Новый Мир (№ 1 2008)
Шрифт:
Украинская метафизика и есть конкретность деяния, отчего вторым важным аттракционом “АртПинчукЦентра” являются туалетные комнаты. Они выложены зеркалами и разноцветными материалами, из-за чего входишь в туалет и теряешься — сначала в пространстве, затем во времени и собственных желаниях, забывая, зачем, собственно, ты здесь.
На одном из этажей “Рефлексии” есть схожая инсталляция Энтони Гормли “Слепой свет”, чей прозрачный куб занимает едва ли не весь зал. Внутри куба — конденсированный водяной пар, из-за чего кажется, что ты попал внутрь облака.
Входишь — и ничего
Третий аттракцион Центра — белое кафе под самой крышей, где нет объектов искусства, одни искривленные стены и стерильная чистота евроремонта (главной идеи экспозиции), нарушаемого (или, напротив, подчеркиваемого) видами из окон — на посольство всеукраинского сала, на осуществленную сталинскую архитектурную утопию Крещатика, нарушаемую новостроями, на степь октябрьского неба. Здесь, в тишине и пустоте, становится окончательно понятным, над чем же, собственно говоря, вся эта “Рефлексия” и размышляет.
7. Черный транспарант с названием выставки Олега Кулика “Хроники” растянут на весь фасад ЦДХ, выходящий к Крымскому мосту, равный по размерам баннерам “Госстраха” и “Мегафона”. Типа бренд. Тоже бренд.
Рекламный мессидж прочитывается однозначно: Центральный дом художника сдался на откуп главному русскому художнику рубежа веков.

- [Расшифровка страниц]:
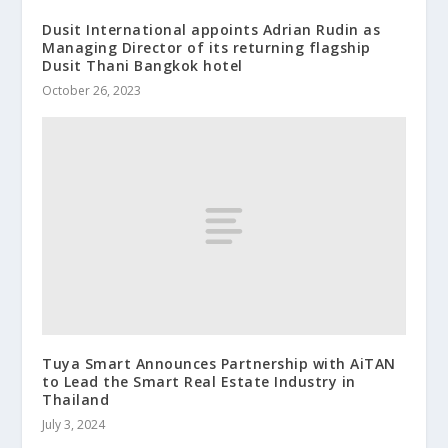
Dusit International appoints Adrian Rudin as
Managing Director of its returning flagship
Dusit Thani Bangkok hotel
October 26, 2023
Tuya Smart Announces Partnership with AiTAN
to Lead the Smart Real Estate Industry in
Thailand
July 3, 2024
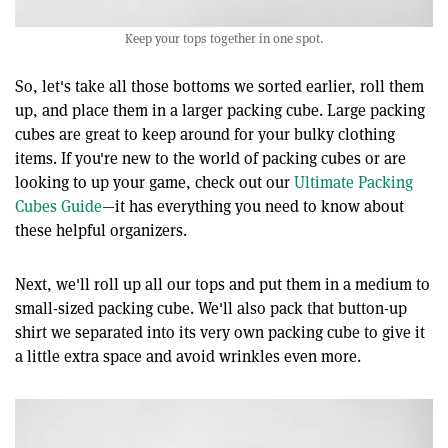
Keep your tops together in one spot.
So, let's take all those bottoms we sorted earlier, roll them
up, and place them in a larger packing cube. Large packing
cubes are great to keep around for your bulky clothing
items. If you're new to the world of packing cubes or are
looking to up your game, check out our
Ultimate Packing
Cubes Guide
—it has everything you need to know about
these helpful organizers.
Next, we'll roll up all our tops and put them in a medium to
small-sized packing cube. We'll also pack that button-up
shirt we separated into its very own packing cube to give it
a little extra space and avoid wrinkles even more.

- [Задания]:
[a] Измените фрагмент текста для изучения, который начинается словами «Входишь — и» и заканчивается словами «художнику рубежа веков.»: перепишите его, поставив «символ» вместо «бренд».
[b] Найдите среди строк все, где встречается слово «them», и перепишите их; регистр букв учитывается.

- [Ответы]:
[a]
Входишь — и ничего
Третий аттракцион Центра — белое кафе под самой крышей, где нет объектов искусства, одни искривленные стены и стерильная чистота евроремонта (главной идеи экспозиции), нарушаемого (или, напротив, подчеркиваемого) видами из окон — на посольство всеукраинского сала, на осуществленную сталинскую архитектурную утопию Крещатика, нарушаемую новостроями, на степь октябрьского неба. Здесь, в тишине и пустоте, становится окончательно понятным, над чем же, собственно говоря, вся эта “Рефлексия” и размышляет.
7. Черный транспарант с названием выставки Олега Кулика “Хроники” растянут на весь фасад ЦДХ, выходящий к Крымскому мосту, равный по размерам баннерам “Госстраха” и “Мегафона”. Типа символ. Тоже символ.
Рекламный мессидж прочитывается однозначно: Центральный дом художника сдался на откуп главному русскому художнику рубежа веков.

[b]
So, let's take all those bottoms we sorted earlier, roll them
up, and place them in a larger packing cube. Large packing
Next, we'll roll up all our tops and put them in a medium to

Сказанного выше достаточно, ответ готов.